By Ed Southern, Executive Director, North Carolina Writers’ Network
Yesterday I joined hundreds of other representatives from North Carolina’s arts organizations for “Arts Day” at the North Carolina General Assembly in Raleigh. We spent the day visiting legislators in their offices, making the case for sustained funding of the North Carolina Arts Council and its grants program.
Many of you know that our annual Statewide Services Grant is the Network’s third-largest single source of revenue, behind only member dues and conference registrations. Thanks in large part to this support, we have not had to raise our prices—for membership, conference registration*, or the critique service—since 2007.
In that same period, though, the dollar amount of that grant has declined by nearly one-third, as state funding for the North Carolina Arts Council has declined by 38 percent. Quite simply, they’re not giving the Network as much money, because the state doesn’t give them as much money to give.
While I hope our visits (I was joined by literary leaders—and NCWN members—Carrie Knowles, Robin Miura, and Lynn York) had some effect, I know that even the most sociable visit from me won’t have nearly as much effect as a simple e-mail or phone call from you—the voters who have the power to send them back, or send them home, when they come up for re-election.
Please take a few minutes today to contact your elected officials in the House and Senate, and let them know how important state funding for the North Carolina Arts Council is to you.
You can find your representatives, and their contact information, here: http://www.ncleg.net/representation/WhoRepresentsMe.aspx.
Be sure to contact them at their legislative phone number or e-mail address, as they are in session now and will craft a budget soon.
Tell them your own story.
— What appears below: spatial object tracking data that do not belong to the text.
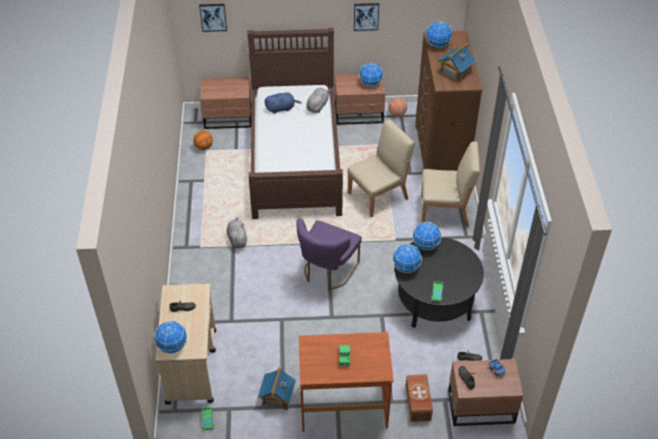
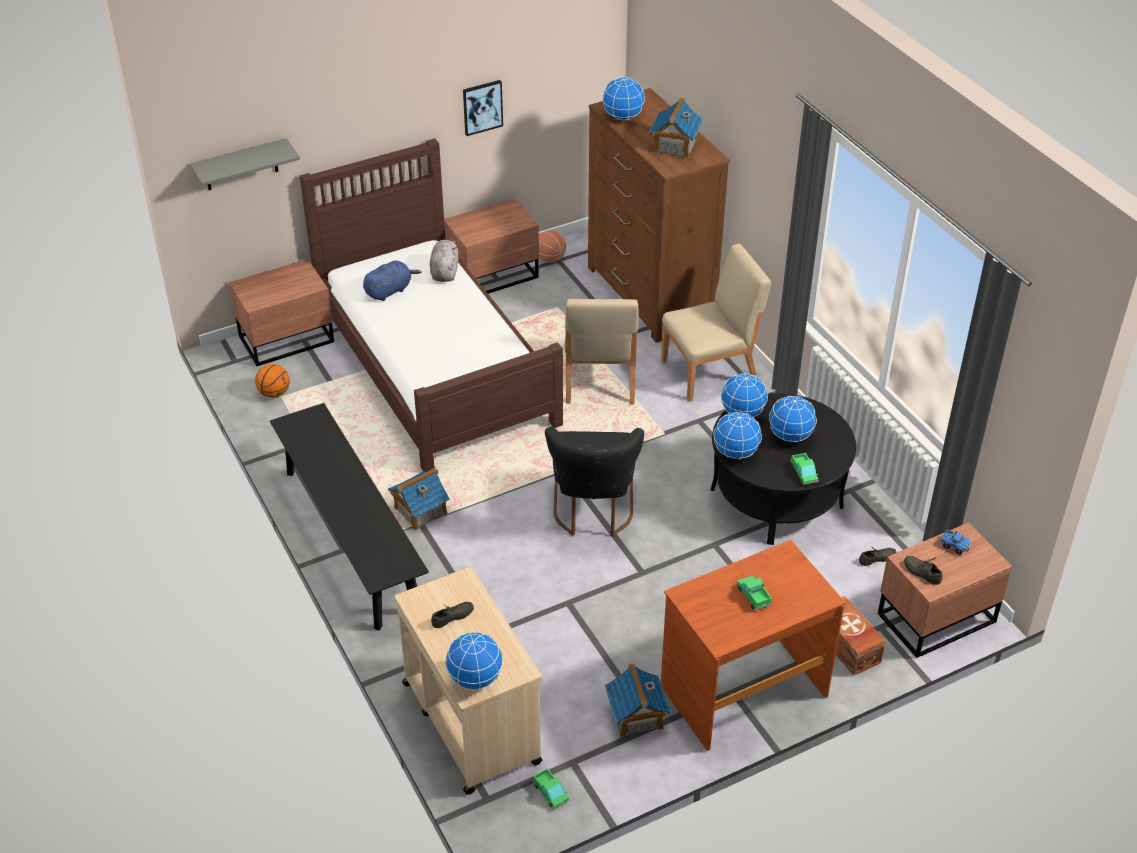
camera: 25 degrees left, 5 degrees down
picture [199,4,227,32] -> grey shelf [190,138,300,190]
grey plush toy [227,217,247,248] -> toy house [388,467,450,531]
purple chair [297,218,362,290] -> black chair [545,427,644,536]
beige chair [347,119,415,218] -> beige chair turned 150 degrees clockwise [564,299,638,405]
globe [359,62,383,86] -> globe moved to [769,395,817,442]
none -> black bench [270,403,429,631]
Tell them how the arts have made your life, your community, better.
Remind them that the $7.1 million the state gives to the Arts Council fuels a nonprofit arts and culture industry that generates $1.24 billion (with a ‘b’) for North Carolina.
Point out to them that more cuts to arts funding won’t fix the state’s budget, but more cuts will most certainly damage the state, its people, and its quality of life.
Let them know, if they don’t already, that North Carolina is “The Writingest State,” and we intend to keep it that way for a long, long time to come.
* Before anyone quibbles that we raised the costs for the Squire Summer Writing Residency in 2011, keep in mind that we also raised its duration from three days to four. The workshop-to-fee ratio stayed the same.